-- Dataset excerpts follows --
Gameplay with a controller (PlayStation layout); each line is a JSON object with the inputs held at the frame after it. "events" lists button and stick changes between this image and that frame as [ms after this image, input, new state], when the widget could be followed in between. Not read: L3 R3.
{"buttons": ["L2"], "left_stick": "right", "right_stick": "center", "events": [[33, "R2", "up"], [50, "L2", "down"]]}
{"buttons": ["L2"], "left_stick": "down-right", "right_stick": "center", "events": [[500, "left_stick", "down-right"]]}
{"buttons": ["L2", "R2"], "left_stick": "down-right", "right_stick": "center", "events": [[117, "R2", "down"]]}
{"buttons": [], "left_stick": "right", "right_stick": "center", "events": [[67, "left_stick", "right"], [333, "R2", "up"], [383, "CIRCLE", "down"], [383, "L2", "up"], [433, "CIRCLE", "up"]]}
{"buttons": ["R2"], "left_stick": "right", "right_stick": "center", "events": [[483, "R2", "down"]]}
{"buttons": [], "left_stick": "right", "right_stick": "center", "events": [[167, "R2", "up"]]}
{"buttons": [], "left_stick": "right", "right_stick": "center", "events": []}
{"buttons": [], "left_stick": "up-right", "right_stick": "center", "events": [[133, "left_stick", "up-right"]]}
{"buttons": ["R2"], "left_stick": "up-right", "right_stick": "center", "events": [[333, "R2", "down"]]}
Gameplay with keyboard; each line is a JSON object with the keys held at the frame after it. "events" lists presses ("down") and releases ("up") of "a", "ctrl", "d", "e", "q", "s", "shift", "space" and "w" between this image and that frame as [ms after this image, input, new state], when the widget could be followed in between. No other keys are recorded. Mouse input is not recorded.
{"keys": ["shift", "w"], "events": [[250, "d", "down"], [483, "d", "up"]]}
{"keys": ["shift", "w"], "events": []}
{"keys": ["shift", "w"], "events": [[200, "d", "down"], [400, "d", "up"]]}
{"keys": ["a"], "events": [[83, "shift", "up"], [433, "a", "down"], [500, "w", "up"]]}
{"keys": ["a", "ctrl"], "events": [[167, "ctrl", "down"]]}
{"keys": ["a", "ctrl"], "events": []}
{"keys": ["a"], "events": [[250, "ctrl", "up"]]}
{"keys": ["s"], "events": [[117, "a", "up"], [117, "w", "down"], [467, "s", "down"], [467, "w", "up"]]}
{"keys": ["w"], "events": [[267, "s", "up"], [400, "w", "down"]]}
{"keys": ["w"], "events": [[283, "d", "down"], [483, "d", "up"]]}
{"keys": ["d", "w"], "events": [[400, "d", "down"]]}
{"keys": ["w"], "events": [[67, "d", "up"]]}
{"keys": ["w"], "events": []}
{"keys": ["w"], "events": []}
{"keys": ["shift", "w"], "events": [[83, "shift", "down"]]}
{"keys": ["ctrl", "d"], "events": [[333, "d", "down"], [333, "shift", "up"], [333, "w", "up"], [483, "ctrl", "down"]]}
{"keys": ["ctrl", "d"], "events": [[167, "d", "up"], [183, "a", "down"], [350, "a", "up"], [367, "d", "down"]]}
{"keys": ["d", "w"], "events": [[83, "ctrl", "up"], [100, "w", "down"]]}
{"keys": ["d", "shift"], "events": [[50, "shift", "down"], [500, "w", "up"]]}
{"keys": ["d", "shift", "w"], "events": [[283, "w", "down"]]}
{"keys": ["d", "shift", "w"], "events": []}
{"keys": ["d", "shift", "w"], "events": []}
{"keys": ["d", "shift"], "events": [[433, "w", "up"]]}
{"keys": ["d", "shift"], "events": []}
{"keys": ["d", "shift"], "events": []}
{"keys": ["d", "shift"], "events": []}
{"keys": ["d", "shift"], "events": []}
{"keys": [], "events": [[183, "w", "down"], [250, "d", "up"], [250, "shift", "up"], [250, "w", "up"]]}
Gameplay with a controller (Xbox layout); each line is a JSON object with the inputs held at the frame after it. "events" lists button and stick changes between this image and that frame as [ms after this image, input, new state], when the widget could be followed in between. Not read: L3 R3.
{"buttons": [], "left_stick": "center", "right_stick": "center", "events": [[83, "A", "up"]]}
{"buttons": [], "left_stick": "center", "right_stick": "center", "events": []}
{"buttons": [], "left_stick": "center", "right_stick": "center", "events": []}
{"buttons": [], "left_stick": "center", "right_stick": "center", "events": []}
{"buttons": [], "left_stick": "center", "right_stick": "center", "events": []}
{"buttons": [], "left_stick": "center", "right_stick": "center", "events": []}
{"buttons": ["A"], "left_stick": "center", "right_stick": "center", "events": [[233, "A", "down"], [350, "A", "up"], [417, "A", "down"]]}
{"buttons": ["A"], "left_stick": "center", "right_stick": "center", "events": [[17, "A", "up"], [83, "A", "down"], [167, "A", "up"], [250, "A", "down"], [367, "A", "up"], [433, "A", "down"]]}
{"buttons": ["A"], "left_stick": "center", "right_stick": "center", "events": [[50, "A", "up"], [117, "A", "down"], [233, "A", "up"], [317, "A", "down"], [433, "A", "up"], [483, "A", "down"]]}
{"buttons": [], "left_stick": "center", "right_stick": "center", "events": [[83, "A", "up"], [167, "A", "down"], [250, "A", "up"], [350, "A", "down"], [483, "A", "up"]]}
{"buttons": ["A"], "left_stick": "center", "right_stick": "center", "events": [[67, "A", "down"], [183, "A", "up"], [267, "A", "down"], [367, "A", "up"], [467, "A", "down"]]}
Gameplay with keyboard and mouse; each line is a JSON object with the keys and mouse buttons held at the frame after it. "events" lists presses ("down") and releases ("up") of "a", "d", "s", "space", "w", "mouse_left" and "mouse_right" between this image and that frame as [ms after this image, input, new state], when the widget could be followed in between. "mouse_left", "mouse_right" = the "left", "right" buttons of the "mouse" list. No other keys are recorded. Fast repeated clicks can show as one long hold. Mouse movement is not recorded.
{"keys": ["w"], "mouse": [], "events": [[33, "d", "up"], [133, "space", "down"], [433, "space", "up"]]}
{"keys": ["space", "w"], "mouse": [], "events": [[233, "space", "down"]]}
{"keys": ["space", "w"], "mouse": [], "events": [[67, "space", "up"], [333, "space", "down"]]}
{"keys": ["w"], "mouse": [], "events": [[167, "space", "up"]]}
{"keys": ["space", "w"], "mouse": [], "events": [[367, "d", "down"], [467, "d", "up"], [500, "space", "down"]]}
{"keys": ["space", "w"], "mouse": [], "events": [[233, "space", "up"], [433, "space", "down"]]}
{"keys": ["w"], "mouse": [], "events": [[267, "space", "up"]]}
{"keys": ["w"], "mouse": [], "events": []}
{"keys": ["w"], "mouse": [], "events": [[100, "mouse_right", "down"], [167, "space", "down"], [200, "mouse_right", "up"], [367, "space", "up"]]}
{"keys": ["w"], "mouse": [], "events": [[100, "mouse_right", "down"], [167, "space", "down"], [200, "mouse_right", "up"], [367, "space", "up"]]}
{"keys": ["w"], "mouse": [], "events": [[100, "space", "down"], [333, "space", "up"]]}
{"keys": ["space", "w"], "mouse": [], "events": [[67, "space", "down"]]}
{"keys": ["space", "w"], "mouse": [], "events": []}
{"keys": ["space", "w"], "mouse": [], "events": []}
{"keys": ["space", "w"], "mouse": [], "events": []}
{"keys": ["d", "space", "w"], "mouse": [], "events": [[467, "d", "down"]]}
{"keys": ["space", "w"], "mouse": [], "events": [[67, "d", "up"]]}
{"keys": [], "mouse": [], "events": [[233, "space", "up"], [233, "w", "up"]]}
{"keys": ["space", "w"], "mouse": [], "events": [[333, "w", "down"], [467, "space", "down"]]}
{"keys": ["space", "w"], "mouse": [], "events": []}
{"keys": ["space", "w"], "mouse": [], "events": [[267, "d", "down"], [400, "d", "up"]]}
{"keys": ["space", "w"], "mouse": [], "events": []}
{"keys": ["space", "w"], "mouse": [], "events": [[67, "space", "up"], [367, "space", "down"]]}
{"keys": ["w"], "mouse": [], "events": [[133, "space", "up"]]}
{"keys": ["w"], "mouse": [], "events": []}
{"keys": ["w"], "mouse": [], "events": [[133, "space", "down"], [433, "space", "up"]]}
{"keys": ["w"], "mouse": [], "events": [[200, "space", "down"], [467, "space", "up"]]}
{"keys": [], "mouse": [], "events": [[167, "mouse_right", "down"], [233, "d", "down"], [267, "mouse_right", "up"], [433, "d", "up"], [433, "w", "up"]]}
-- Dataset excerpts concluded --
◆ Work instruction
Based on the entries above, please state how many lines include "between", leaving out everything else.

◆ Solution to this exercise
4